▸ Record extracts:

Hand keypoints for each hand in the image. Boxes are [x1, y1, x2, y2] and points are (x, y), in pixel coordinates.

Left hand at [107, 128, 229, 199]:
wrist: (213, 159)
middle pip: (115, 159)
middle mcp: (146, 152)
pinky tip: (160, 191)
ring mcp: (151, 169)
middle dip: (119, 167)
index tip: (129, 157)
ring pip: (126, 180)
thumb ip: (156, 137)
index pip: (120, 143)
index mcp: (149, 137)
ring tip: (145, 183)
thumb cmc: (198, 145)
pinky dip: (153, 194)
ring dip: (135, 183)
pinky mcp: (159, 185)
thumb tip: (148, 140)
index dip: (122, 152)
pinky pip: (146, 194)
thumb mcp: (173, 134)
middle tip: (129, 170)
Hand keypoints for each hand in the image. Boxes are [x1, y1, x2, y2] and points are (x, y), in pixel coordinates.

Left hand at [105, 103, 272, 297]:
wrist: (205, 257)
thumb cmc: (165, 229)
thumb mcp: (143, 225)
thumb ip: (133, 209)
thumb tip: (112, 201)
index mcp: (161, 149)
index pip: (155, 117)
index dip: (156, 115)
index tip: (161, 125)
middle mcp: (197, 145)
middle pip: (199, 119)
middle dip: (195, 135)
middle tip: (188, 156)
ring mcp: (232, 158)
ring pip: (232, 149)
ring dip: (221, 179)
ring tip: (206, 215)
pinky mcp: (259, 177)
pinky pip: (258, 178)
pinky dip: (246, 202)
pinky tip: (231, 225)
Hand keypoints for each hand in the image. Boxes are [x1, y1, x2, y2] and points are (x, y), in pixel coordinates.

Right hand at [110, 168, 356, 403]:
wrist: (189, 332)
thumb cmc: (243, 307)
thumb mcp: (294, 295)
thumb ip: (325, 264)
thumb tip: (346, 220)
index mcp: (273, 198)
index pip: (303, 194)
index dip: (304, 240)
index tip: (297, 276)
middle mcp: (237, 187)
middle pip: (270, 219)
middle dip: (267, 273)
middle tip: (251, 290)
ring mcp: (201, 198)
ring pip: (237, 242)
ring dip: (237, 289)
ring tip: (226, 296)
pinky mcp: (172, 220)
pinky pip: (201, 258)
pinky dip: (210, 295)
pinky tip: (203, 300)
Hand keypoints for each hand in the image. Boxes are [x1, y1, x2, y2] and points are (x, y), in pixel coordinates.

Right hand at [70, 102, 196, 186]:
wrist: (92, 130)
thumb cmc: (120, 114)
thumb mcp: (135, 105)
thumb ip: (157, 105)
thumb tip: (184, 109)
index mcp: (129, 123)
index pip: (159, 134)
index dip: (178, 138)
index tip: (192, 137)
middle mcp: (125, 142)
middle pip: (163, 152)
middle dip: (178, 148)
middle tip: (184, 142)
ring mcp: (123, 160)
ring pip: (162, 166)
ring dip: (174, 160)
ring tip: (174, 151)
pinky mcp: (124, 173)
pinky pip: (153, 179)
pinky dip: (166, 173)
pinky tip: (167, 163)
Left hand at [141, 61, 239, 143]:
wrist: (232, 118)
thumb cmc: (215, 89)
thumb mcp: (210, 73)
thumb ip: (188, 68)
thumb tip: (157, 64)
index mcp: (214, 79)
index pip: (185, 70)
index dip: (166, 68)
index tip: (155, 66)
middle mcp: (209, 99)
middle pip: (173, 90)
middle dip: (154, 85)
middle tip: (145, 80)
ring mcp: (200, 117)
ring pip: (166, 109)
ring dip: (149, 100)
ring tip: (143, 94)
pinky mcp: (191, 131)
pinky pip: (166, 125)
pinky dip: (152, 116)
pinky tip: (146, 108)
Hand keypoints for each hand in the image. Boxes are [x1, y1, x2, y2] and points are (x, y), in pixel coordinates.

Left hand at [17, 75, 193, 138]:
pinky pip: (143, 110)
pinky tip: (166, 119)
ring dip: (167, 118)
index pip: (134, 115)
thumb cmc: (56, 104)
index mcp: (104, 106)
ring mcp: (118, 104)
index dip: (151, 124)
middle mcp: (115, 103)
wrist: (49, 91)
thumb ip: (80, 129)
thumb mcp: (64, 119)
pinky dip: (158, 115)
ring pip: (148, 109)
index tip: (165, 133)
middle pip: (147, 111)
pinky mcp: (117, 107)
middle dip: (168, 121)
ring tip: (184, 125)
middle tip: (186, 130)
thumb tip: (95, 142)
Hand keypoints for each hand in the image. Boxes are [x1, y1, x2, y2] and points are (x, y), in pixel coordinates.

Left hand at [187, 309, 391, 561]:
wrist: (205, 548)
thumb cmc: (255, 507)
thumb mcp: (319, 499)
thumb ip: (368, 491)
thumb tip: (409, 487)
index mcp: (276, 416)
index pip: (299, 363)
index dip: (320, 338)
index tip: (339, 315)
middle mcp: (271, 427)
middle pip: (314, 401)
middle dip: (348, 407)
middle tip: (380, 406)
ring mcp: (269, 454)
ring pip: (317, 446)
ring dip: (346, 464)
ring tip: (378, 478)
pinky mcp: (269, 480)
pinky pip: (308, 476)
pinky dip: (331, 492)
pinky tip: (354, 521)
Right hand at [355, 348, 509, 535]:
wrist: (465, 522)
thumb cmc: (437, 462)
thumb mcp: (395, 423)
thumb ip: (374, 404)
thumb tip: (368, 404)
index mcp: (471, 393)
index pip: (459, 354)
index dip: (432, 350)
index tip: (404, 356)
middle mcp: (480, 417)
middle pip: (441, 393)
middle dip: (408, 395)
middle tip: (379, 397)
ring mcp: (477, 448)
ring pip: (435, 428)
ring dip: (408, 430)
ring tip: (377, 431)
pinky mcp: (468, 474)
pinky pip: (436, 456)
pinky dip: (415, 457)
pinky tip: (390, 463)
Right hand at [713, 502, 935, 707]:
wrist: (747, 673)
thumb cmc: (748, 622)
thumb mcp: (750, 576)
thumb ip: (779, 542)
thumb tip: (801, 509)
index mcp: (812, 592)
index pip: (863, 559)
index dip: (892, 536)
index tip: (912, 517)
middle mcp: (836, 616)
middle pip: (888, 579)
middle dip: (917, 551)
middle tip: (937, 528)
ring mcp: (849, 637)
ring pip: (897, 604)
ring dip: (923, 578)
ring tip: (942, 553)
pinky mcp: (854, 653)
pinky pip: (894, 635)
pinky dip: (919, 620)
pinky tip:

▸ Exercise goal: What the exercise needs is every record again, word for word.

▸ Task solution:
Hand keypoints for each hand in the image. Boxes are [x1, y1, x2, y2] and points are (x, y), in pixel coordinates.

Left hand at [107, 128, 229, 199]:
wrist: (213, 159)
middle pip: (115, 159)
middle mcp: (146, 152)
pinky tip: (160, 191)
ring mcp: (151, 169)
middle dip: (119, 167)
index tip: (129, 157)
ring pip: (126, 180)
thumb ip: (156, 137)
index pip: (120, 143)
index mcp: (149, 137)
ring tip: (145, 183)
thumb cmc: (198, 145)
pinky dip: (153, 194)
ring dip: (135, 183)
pinky mcp: (159, 185)
thumb tip: (148, 140)
index dip: (122, 152)
pinky pip: (146, 194)
thumb mcp: (173, 134)
middle tip: (129, 170)
Hand keypoints for each hand in the image. Boxes are [x1, y1, x2, y2] and points are (x, y), in pixel coordinates.

Left hand at [105, 103, 272, 297]:
wrist: (205, 257)
thumb cmc: (165, 229)
thumb mcp: (143, 225)
thumb ip: (133, 209)
thumb tip: (112, 201)
index mcp: (161, 149)
index pip: (155, 117)
index dip: (156, 115)
index tip: (161, 125)
middle mcp: (197, 145)
middle pip: (199, 119)
middle dip: (195, 135)
middle tip: (188, 156)
ring mcp: (232, 158)
ring pip: (232, 149)
ring dip: (221, 179)
ring tip: (206, 215)
pinky mcp: (259, 177)
pinky pip: (258, 178)
pinky dip: (246, 202)
pinky tip: (231, 225)
Hand keypoints for each hand in the image. Boxes are [x1, y1, x2, y2] and points are (x, y), in pixel coordinates.

Right hand at [110, 168, 356, 403]:
wrist: (189, 332)
thumb cmc: (243, 307)
thumb mcp: (294, 295)
thumb ip: (325, 264)
thumb tip: (346, 220)
index mcp: (273, 198)
index pip: (303, 194)
index dip: (304, 240)
index tip: (297, 276)
middle mcp: (237, 187)
middle pip: (270, 219)
middle dip: (267, 273)
middle tip: (251, 290)
ring mcp: (201, 198)
ring pip: (237, 242)
ring dip: (237, 289)
ring tip: (226, 296)
pinky mcp: (172, 220)
pinky pip: (201, 258)
pinky dip: (210, 295)
pinky tip: (203, 300)
Hand keypoints for each hand in the image. Boxes are [x1, y1, x2, y2] and points are (x, y), in pixel coordinates.

Right hand at [70, 102, 196, 186]:
wrist: (92, 130)
thumb cmc: (120, 114)
thumb mcp: (135, 105)
thumb ip: (157, 105)
thumb tip: (184, 109)
index mcp: (129, 123)
index pip: (159, 134)
index dip: (178, 138)
index tip: (192, 137)
middle mcp: (125, 142)
middle pip: (163, 152)
middle dip: (178, 148)
middle tip: (184, 142)
ring mcp: (123, 160)
ring pip: (162, 166)
ring dip: (174, 160)
ring tip: (174, 151)
pinky mcp: (124, 173)
pinky pip: (153, 179)
pinky dip: (166, 173)
pinky tip: (167, 163)
Left hand at [141, 61, 239, 143]:
wrist: (232, 118)
thumb cmc: (215, 89)
thumb mcp: (210, 73)
thumb ip: (188, 68)
thumb tip: (157, 64)
index mcp: (214, 79)
index pip: (185, 70)
index dip: (166, 68)
index tip: (155, 66)
middle mcp: (209, 99)
middle pip: (173, 90)
middle dip: (154, 85)
middle tip: (145, 80)
ring mcp: (200, 117)
ring pip: (166, 109)
ring dip: (149, 100)
ring tip: (143, 94)
pinky mcp: (191, 131)
pinky pip: (166, 125)
pinky dip: (152, 116)
pinky tip: (146, 108)
Hand keypoints for each hand in the image. Boxes are [x1, y1, x2, y2] and points are (x, y), in pixel coordinates.

Left hand at [17, 75, 193, 138]:
pinky pip: (143, 110)
pinky tip: (166, 119)
ring dip: (167, 118)
index pip: (134, 115)
thumb cmc: (56, 104)
index mcp: (104, 106)
ring mcp: (118, 104)
index dip: (151, 124)
middle mcp: (115, 103)
wrist: (49, 91)
thumb ip: (80, 129)
thumb mcp: (64, 119)
pinky dip: (158, 115)
ring pip: (148, 109)
index tip: (165, 133)
middle pip: (147, 111)
pinky mcp: (117, 107)
middle dip: (168, 121)
ring tip: (184, 125)
middle tip: (186, 130)
thumb tip: (95, 142)
Hand keypoints for each hand in the image. Boxes are [x1, y1, x2, y2] and points are (x, y), in pixel coordinates.

Left hand at [187, 309, 391, 561]:
wrist: (205, 548)
thumb cmc: (255, 507)
thumb mcp: (319, 499)
thumb ip: (368, 491)
thumb tip: (409, 487)
index mcp: (276, 416)
index pip: (299, 363)
index dip: (320, 338)
index tip: (339, 315)
middle mcp: (271, 427)
middle pip: (314, 401)
middle dip: (348, 407)
middle tip: (380, 406)
ring mcp: (269, 454)
ring pip: (317, 446)
ring dip: (346, 464)
ring tip: (378, 478)
pinky mcp: (269, 480)
pinky pip: (308, 476)
pinky dip: (331, 492)
pinky tip: (354, 521)
Right hand at [355, 348, 509, 535]:
wrist: (465, 522)
thumb cmc: (437, 462)
thumb mcp: (395, 423)
thumb ip: (374, 404)
thumb tip: (368, 404)
index mcp: (471, 393)
index pip: (459, 354)
index dip: (432, 350)
index tip: (404, 356)
middle mcp: (480, 417)
middle pip: (441, 393)
middle dip: (408, 395)
middle tip: (379, 397)
ring mcp: (477, 448)
ring pip: (435, 428)
ring dip: (408, 430)
ring tip: (377, 431)
pinky mcp: (468, 474)
pinky pip: (436, 456)
pinky dip: (415, 457)
pinky tip: (390, 463)
Right hand at [713, 502, 935, 707]:
wrist: (747, 673)
thumb cmc: (748, 622)
thumb mcp: (750, 576)
thumb ip: (779, 542)
thumb tip: (801, 509)
index mcp: (812, 592)
index pip: (863, 559)
index dip: (892, 536)
index tip: (912, 517)
middle mcp: (836, 616)
middle pip: (888, 579)
middle dip: (917, 551)
middle tip: (937, 528)
ring mcp: (849, 637)
ring pip: (897, 604)
ring dip: (923, 578)
ring tip: (942, 553)
pinky mcp: (854, 653)
pinky pip: (894, 635)
pinky dip: (919, 620)
pinky tip:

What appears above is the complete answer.